The Terror of Isaac

The Fourth Sunday after Pentecost
Proper 8 - Year A
Genesis 22:1-14


I am not alone in being defeated by this story in which God asks Abraham to sacrifice his son Isaac.  It’s a circle not easily squared.  It’s all made worse by the art with which the story teller in this section of Genesis relates the events.  There is tension and suspense – a long walk up Mount Moriah, a child’s innocent question about the absence of a sacrificial animal and all the detail of Abraham’s preparation of an altar and the disposition of fire and a knife.    Abraham, who once readily argued with God for the lives of any innocents who might have lived in doomed Sodom and Gomorrah, is here silent and compliant in response to God’s strange command.  He goes forth with his boy to Mount Moriah in the face of a seeming absurdity.  Am I professionally bound, as a priest,  to make this work for you?

The easy answers are those I was told in Sunday School: that God asks difficult things of those who profess faith in him and, after all, doesn’t God intervene at the very last minute to make the story right?  Colour a picture, children.  Use bright colours.  The slightly more technical answer that I was told in seminary was that this story served to express God’s    historic displeasure at the cults of child sacrifice which were not unknown in Abraham’s time and abolished them by providing a ram in the stead of the child.  None of these calms the dismay provoked by this story.  I would feel like a dangerous fanatic if I tried to make it all work out for you this Sunday.  I might seriously worry about those of you you who thought you could square this circle easily –and that you felt it was somehow all so “matter of fact”.  The rabbis struggled with this story for centuries.  Soren Kierkegaard wrote an entire book about it.  It’s not a simple story.

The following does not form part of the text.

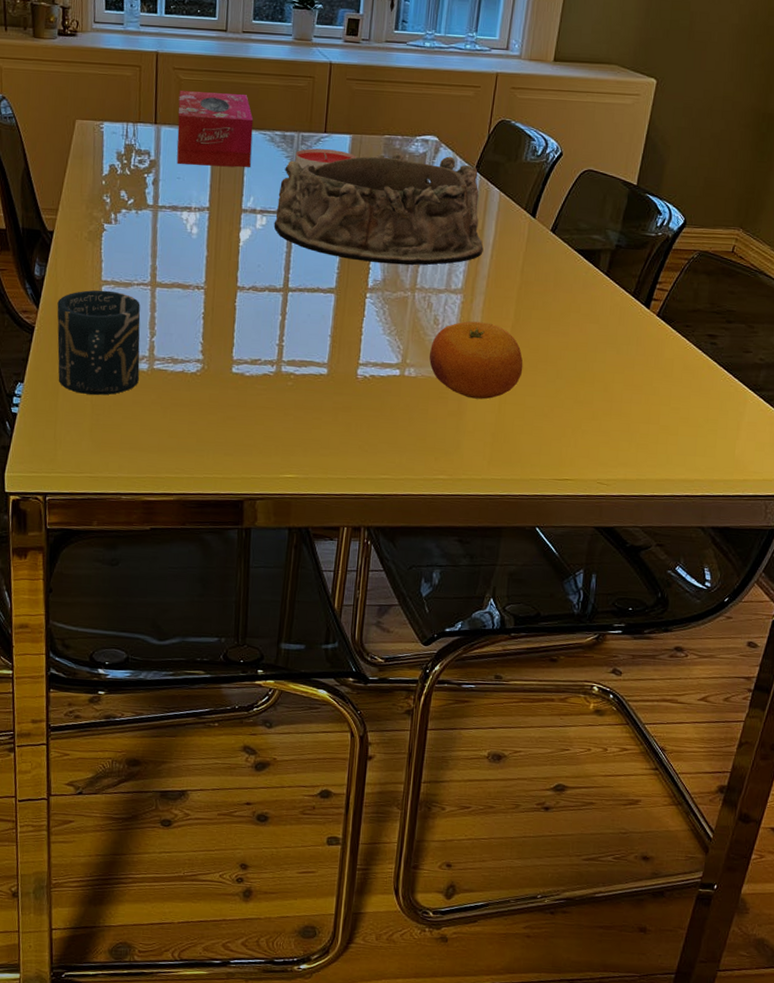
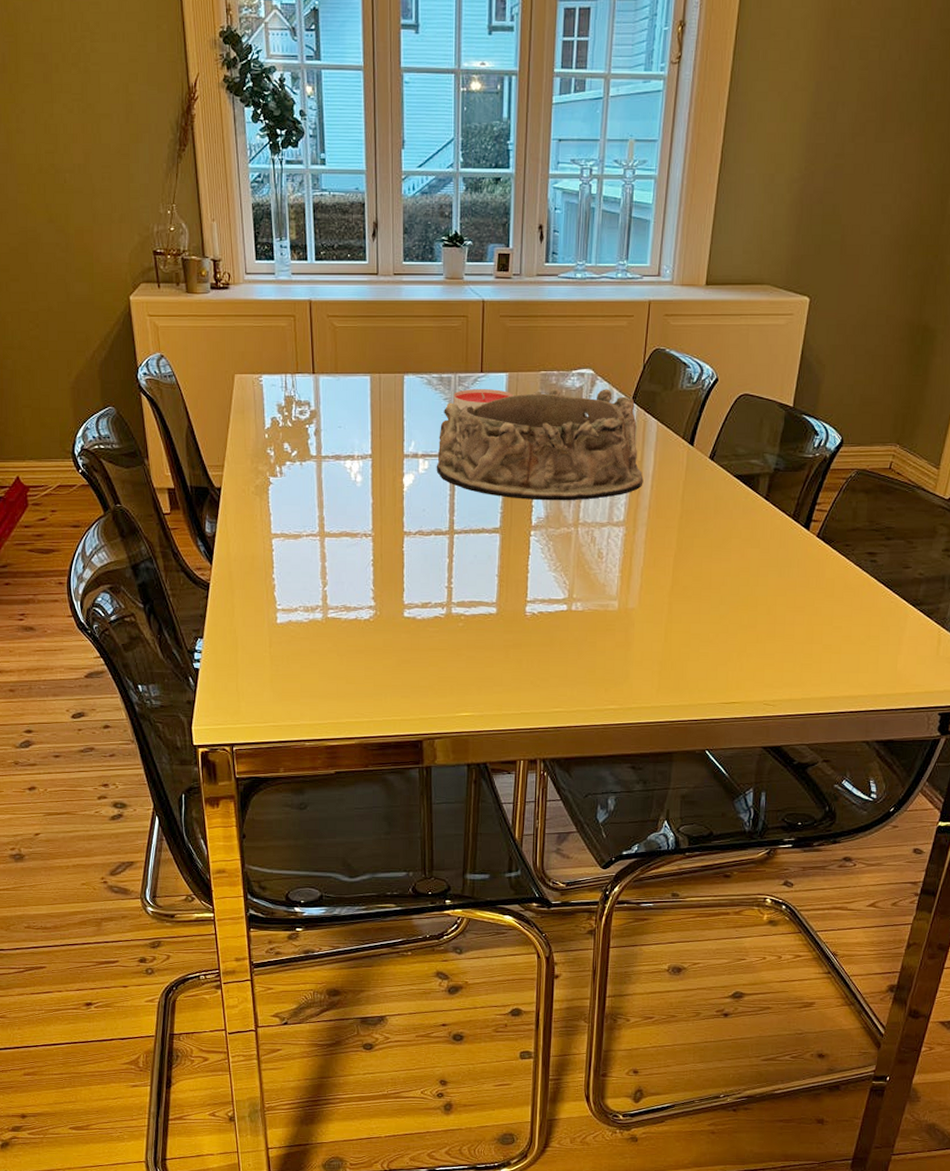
cup: present [57,290,141,395] -> none [230,543,314,646]
tissue box: present [176,91,254,168] -> none [335,338,410,414]
fruit: present [429,321,523,399] -> none [595,553,687,629]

The rabbis of old had a “midrash” on this section of Genesis (a midrash is a traditional or legendary expansion of the central text) in which Abraham returned from Mt Moriah down one side of the slope and Isaac came down by another route and that they did not speak again.  I am further reminded of the oath which Isaac’s son Jacob later swore in Genesis 31:42 – an oath which he swore in the name of “the God of Abraham and the Terror of Isaac”.

In the sermon last Sunday, I related a curious coincidence in the similarity between this week’s story of the Binding of Isaac and last Sunday’s story about Hagar and Ishmael.  In both accounts:

·        Abraham rises early in the morning.
·        A son undertakes a long journey with a parent at God’s command.
·        The child is set aside by the parent to await a certain death.
·        God speaks and intervenes
·        The likely outcome is reversed and the child is spared.

The New Testament writers remember the shape of this story which we treat, with no little cause, as incomprehensible.  The Gospel writers let it ring out in the words of Jesus—that he “must” go to Jerusalem notwithstanding the indignant protests of his disciples that he remains safely with them.  For his part, St Paul lets the Romans and the Jewish leadership off the hook for the crucifixion.  Paul intimates that it is God who handed Christ over.  Even in the final apocalyptic vision (Revelation 5:6) which makes up our New Testament there is, at the centre of the heavenly throne, this slain sacrificial lamb which God has provided. 

The story of the Binding of Isaac appears to us here in Genesis almost in the form of “building materials” which we cannot yet conceive as being part of a finished edifice or dwelling.  They are shocking in their rawness. Until we have struggled with them and have seen them fitted into some larger structure they must remain for us highly troubling and deeply unsatisfying.